At St Mary’s Books, we’re excited to have acquired a beautiful and rare first edition copy of Frankenstein that takes us as close to the original story as it is possible to get without time travel.
The first edition of Frankenstein by Mary Wollstonecraft Godwin Shelley was published anonymously in 1818. She started writing it when she was only 18, on holiday with a group of poets and intellectuals who had all run away from their responsibilities in England. Among the group was Percy Bysshe Shelley, a married man with whom Mary was having a relationship, and a poet in his own right. Many people initially assumed that Percy Shelley was the true author of Frankenstein, since he wrote the ‘Preface’ to the 1818 edition.

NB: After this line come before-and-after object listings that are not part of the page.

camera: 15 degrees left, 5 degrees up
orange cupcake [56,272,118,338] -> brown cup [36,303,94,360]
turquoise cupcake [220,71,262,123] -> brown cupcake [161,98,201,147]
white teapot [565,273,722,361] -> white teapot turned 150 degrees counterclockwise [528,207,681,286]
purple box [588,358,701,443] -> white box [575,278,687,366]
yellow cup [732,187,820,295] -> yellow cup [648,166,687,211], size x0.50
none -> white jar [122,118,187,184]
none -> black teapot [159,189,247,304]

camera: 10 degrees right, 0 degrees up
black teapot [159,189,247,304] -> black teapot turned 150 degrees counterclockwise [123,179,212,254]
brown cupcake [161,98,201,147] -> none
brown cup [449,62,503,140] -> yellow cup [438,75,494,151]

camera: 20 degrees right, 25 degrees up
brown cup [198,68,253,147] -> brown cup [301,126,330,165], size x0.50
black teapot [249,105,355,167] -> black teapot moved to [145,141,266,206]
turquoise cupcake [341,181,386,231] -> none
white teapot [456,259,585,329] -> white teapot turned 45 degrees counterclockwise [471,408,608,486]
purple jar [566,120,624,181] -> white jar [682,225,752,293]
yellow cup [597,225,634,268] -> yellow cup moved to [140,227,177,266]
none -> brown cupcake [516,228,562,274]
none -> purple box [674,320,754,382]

However — aside from a few minor edits by Percy Shelley — Frankenstein was entirely Mary’s invention. Inspired by a competition to write the best horror story and a terrible dream, Mary told the story of a rogue scientist, dabbling with dark arts, who manages to create new life in a humanoid form created from a patchwork of pieces from human corpses. The scientist’s name was Victor Frankenstein, but he never named his creation, causing two centuries of confusion and an opportunity for people to say, smugly, “actually, Frankenstein was the scientist’s name.”
I collected bones from charnel-houses and disturbed, with profane fingers, the tremendous secrets of the human frame.

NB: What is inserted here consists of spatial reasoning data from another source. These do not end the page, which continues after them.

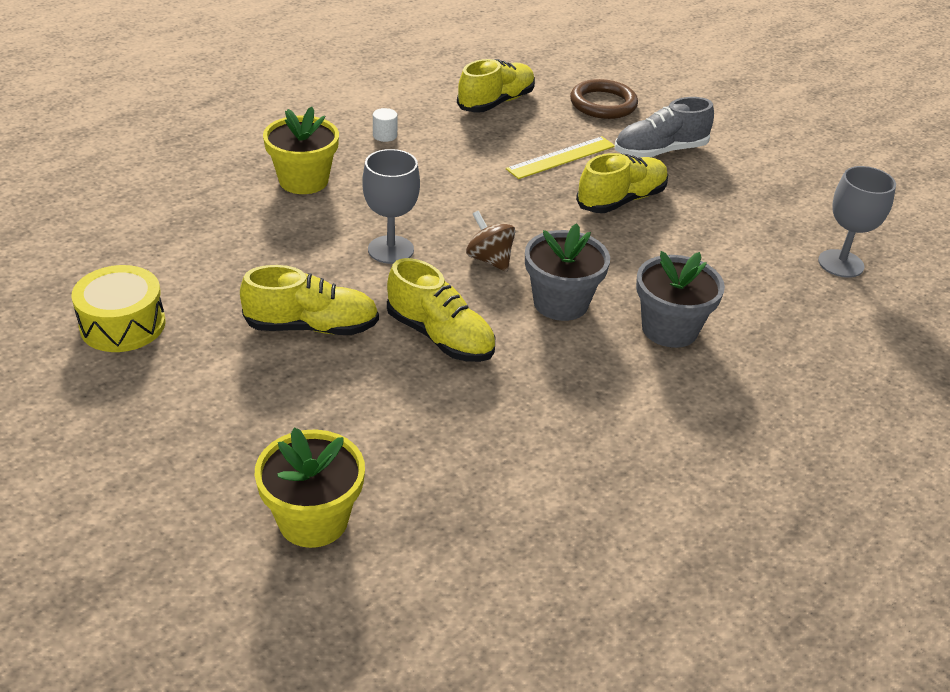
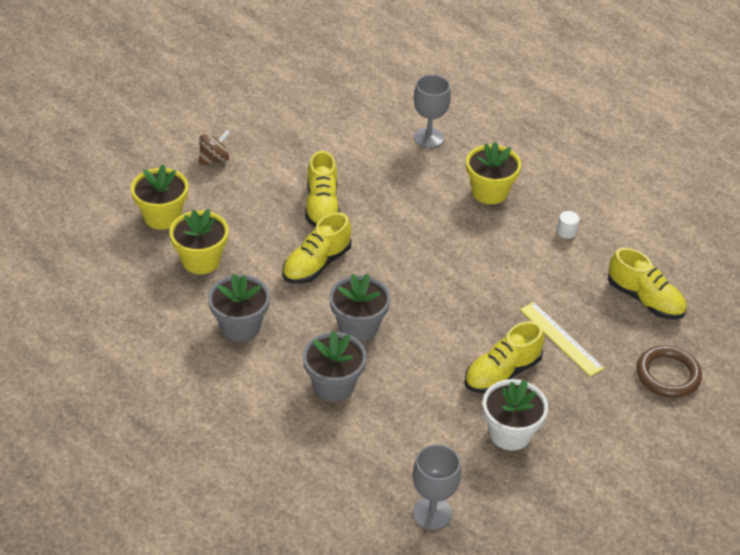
camera: 90 degrees right, 5 degrees up
yellow drum [71,265,165,352] -> none
grey goblet [362,149,420,264] -> grey goblet moved to [414,75,451,148]
brown spinning top [466,211,515,272] -> brown spinning top moved to [199,130,230,166]
yellow shoe [576,153,668,213] -> yellow shoe turned 90 degrees clockwise [464,321,544,394]
grey shoe [615,97,714,158] -> none
none -> yellow flower pot [169,209,229,274]
none -> grey flower pot [208,274,270,341]
none -> white flower pot [483,379,548,451]

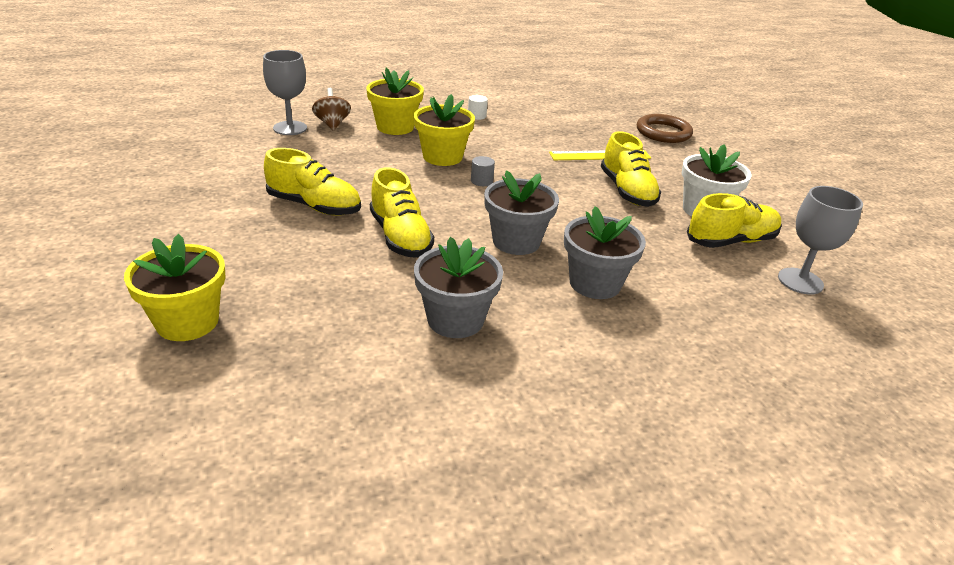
camera: 65 degrees left, 10 degrees down
yellow flower pot [169,209,229,274] -> yellow flower pot moved to [414,94,475,166]
brown spinning top [199,130,230,166] -> brown spinning top moved to [312,88,351,131]
yellow shoe [608,248,687,320] -> yellow shoe moved to [687,193,782,248]
none -> grey cylinder [471,156,495,186]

Frankenstein (1818), mary shelley
The novel is dark, permeated by grief, preoccupied with the secrets of life and death — much like Mary, during the “Year without a Summer” of 1816. A year earlier, she had lost her first baby eleven days after giving birth. 1816 was the coldest year on record between 1766 and 2000, due to volcanic eruptions that caused serious climate abnormalities which disrupted food production and contributed to a typhus epidemic. No wonder, then, that Mary was thinking about ways to give life to dead things, and that the novel takes place in freezing, unforgiving landscapes.

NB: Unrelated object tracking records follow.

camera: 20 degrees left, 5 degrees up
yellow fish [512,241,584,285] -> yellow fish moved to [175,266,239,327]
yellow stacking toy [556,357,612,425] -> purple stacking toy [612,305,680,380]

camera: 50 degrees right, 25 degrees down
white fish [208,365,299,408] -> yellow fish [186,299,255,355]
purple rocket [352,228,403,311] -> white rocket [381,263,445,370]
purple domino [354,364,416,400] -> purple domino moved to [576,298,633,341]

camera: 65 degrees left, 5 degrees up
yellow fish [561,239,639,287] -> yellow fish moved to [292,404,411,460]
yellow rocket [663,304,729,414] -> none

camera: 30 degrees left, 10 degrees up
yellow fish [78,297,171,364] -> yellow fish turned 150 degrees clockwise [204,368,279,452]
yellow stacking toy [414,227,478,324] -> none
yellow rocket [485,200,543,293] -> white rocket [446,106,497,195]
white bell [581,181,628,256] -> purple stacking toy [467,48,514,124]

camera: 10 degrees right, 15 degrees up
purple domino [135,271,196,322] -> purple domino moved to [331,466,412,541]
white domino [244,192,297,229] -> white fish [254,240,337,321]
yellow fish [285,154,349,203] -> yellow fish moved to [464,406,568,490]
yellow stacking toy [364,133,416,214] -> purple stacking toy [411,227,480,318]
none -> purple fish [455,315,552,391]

In 1831, Frankenstein was resurrected with a second edition. By this time, Percy Shelley had died and Mary Shelley had come forward as the author of the novel. In an introduction to the revised edition, Mary described how the story had come to her in a dream. Contemporary reception of the first edition had been mixed: some, including the novelist Walter Scott, thought it a work of genius, while others found it to be disgusting and distasteful. The story about the dream, then, may have allowed Mary to distance herself slightly from the horrors she had written about at the tender age of 18.
I saw—with shut eyes, but acute mental vision,—I saw the pale student of unhallowed arts kneeling beside the thing he had put together
Introduction to Frankenstein (1831), Mary Shelley
In more recent years, praise of Frankenstein has been more positive. It is often considered to be a pivotal piece of Romantic and Gothic literature, not to mention an iconic feminist text. Certainly, the first edition we have acquired is extremely rare and a tangible piece of literary history, straight from 1818.